Joe Thorn » God Worship Church Church Leadership Evangelism

Most churches, for better or worse, have already settled into their liturgy so that they work within those forms and formulas. And then Christmas rolls around . . . and now what?

Most churches emphasize the birth of Jesus Christ during the season of Advent. Some are well organized in graphics, themes, or campaigns. Others are more casual in their approach. But for all of those who are pointing to the birth of Christ this season, it is critical that we are working a theologically robust Christmas liturgy.

A healthy Christmas liturgy will be evangelistic.

Of course the Incarnation is the theological emphasis, but while many push the doctrine it’s easy to miss the forest for the trees. I’d like to offer four principles that will help to guide and guard our Christmas worship gatherings, while allowing for our differences in lesser matters.

1. Christ’s humanity without sentimentality

It is far to common for people considering the birth of Jesus to come away with a feeling of “Awwwww” at cute baby Jesus rather than awe at beholding the Son of God. Many prefer it that way. Some would rather have the less confrontational, non-intrusive, feel-good, Precious Moments Nativity scene rather than the harder truth that God the Father sent his Son as one of us.

There is nothing cute about the deep, condescending love of God. There is nothing cute about the Son taking on human nature to live as we live, with us, for us, in order to save us. His birth should awe us. As you worship (and lead others to worship) this season, be sure to point to the Incarnation in such a way that moves people to worship in wonder rather than merely smile with sentimentality.

2. Christ’s deity without glamour

The birth of God’s Son was not a pretty sight. While his conception was a miracle, his birth was natural, bloody, and painful. His condition was poor. Yes, it was a beautiful thing for God to become man, but the Incarnation’s beauty is seen in its ugliness. That God, holy and exalted, would come to dwell with sinful men and women, experience the limitations and frustrations of humanity after the Fall, and serve his people while being rejected by them is a hard and ugly reality.
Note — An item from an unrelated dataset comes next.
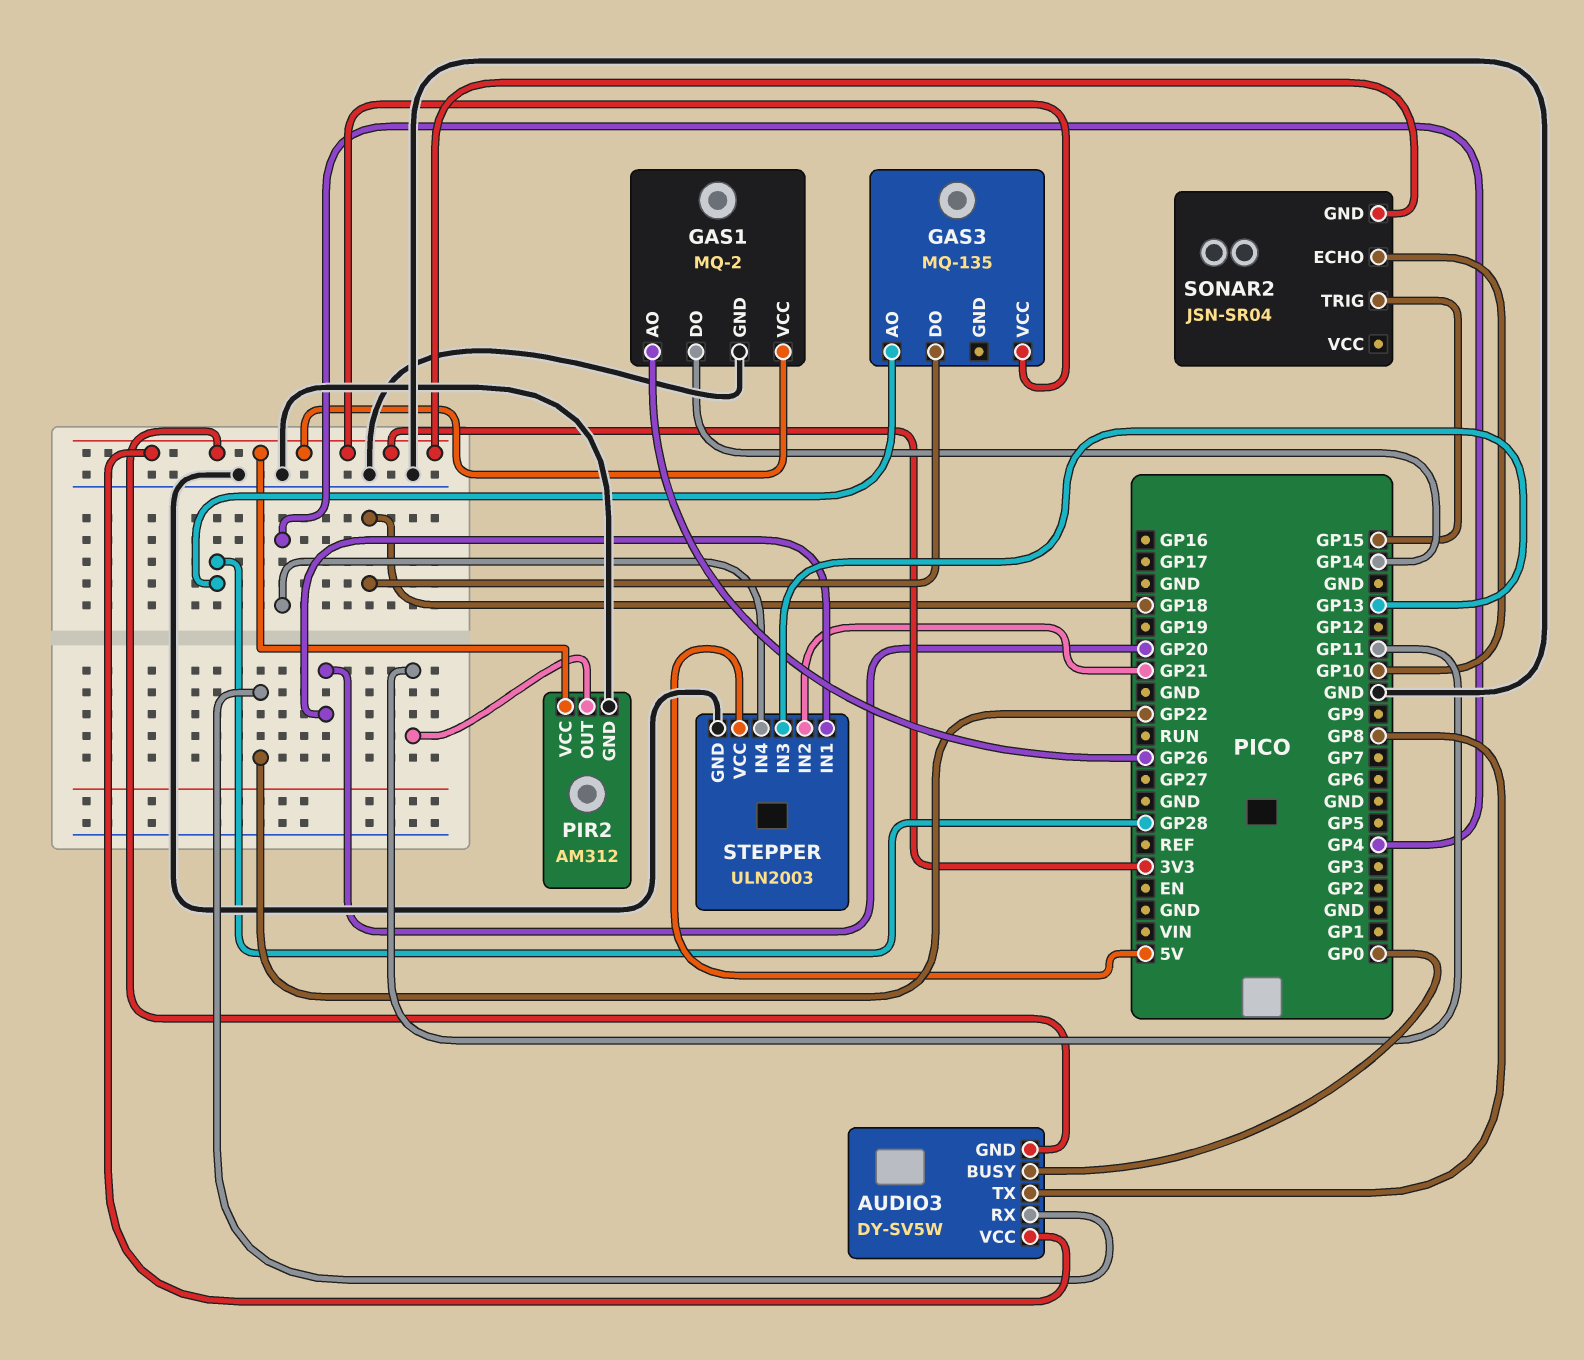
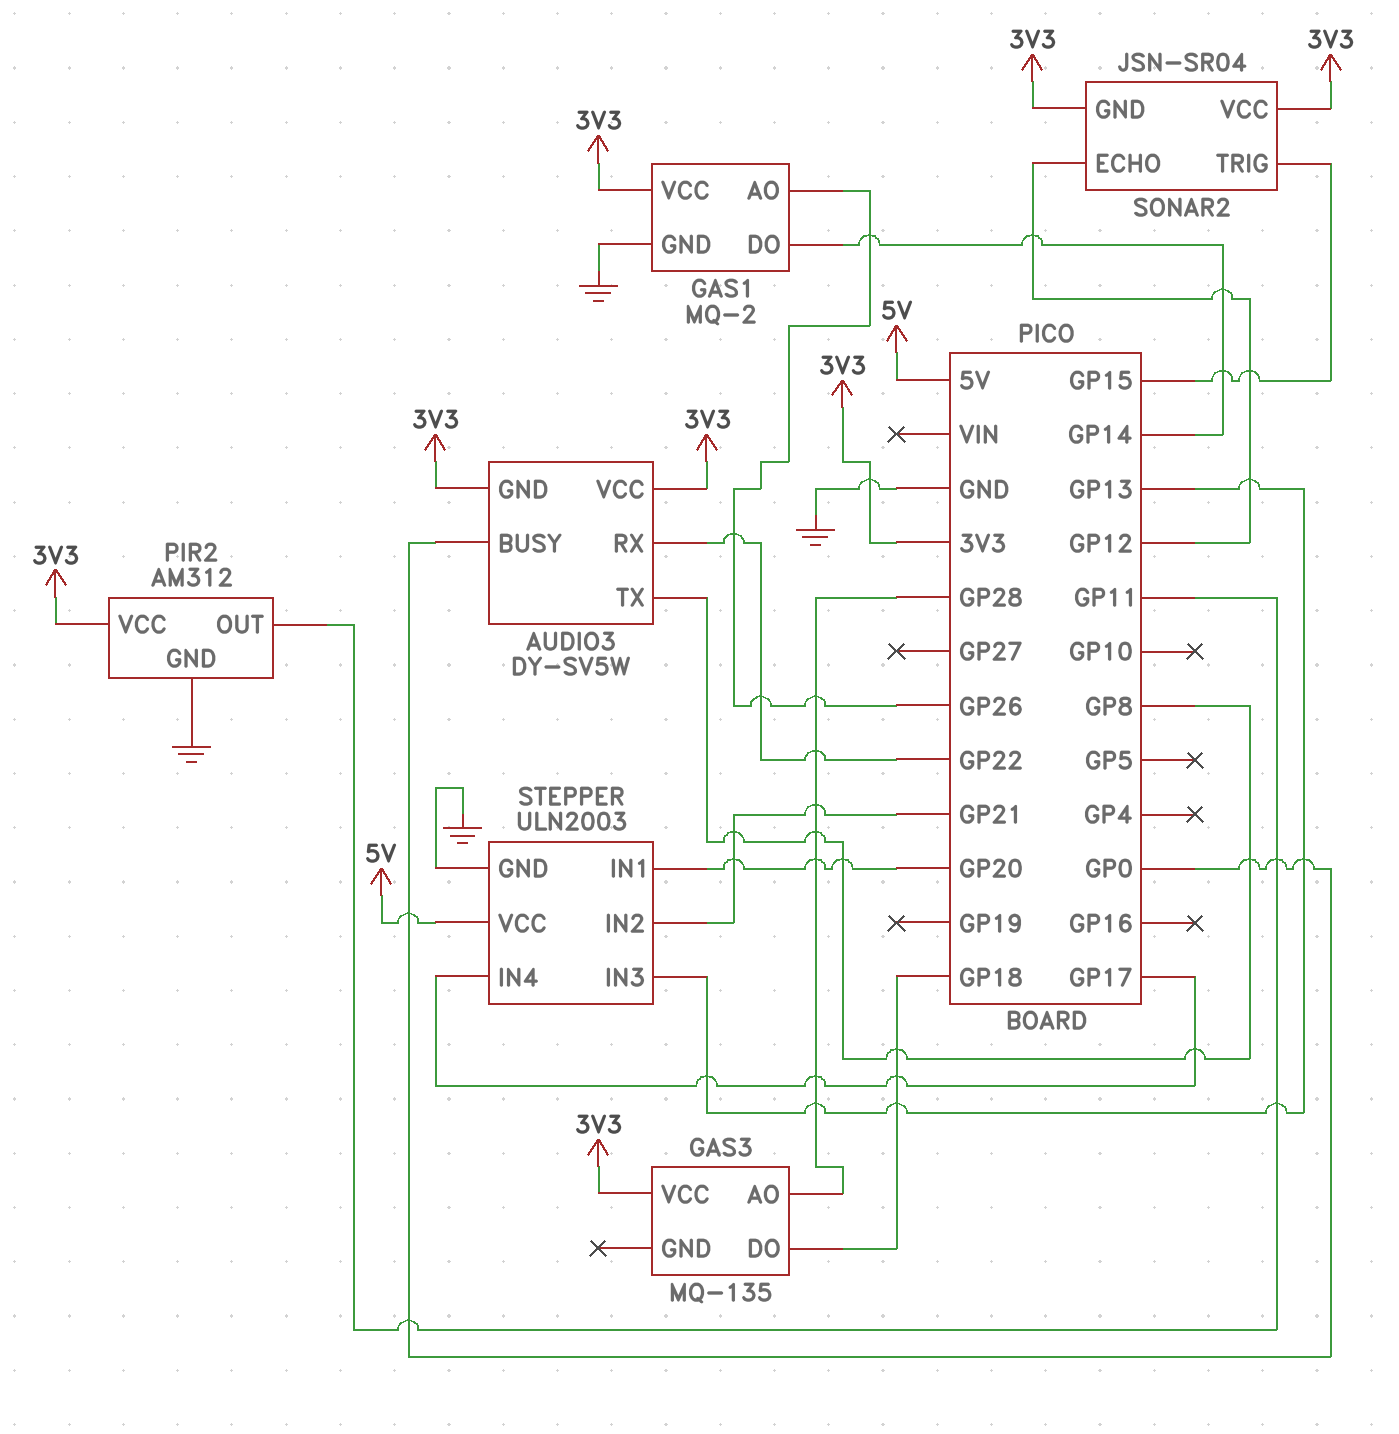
SONAR2 pin ECHO: GP10 -> GP12
SONAR2 pin VCC: none -> 3V3
STEPPER pin IN4: GP4 -> GP17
But such ugliness is sanctified by God’s love and willingness to dwell among us. Yes, there God is lying in a manger—the sovereign Creator and Sustainer of all that is. He is there and yet everywhere at the same time! And he is about to get his diaper changed. He has laid aside glory to save us from our shame. Make sure your worship reflects this truth of the Incarnation: that God becoming man was a beautifully ugly thing.

3. Christ’s presence without ambiguity

The birth of Jesus is often presented with enough ambiguity to offend no one—and therefore save no one. It can appear as if Jesus was born merely to be gazed upon in the manger. Instead, Jesus’ birth is the beginning of the fulfillment of God’s promise to be with us, to save us.

Jesus was born to conquer the devil, atone for our sin, and redeem a people for himself. If we cannot draw a line between his coming and crucifixion, connecting his life, death and resurrection, we leave the Incarnation in a state of ambiguity that offers little help to those in need. A robust Christmas liturgy will not leave out the cross of Christ, for that is how he saves “his people from their sins” (Matt. 1:21).

4. Christ’s invitation without apology

Jesus came not merely to be seen but to be believed, received, followed. He calls all people to look to him alone for the forgiveness of sins, eternal life, and peace with God. Our Christmas liturgies will remain fruitless if we are not calling men and women and children to believe in the Son of God. All worship is an act of praise, proclaiming Christ’s excellences—and this requires a heralding of the good news. A healthy Christmas liturgy will be evangelistic.

Jesus lived to die for our sins

Do not settle for offering your people and visitors a sentimental, feel-good experience. Point them to the Son of God who was born to die, who came to save us, and who calls all of us to deny ourselves and follow him. Do this and people’s hearts will be more than warmed—they will be changed.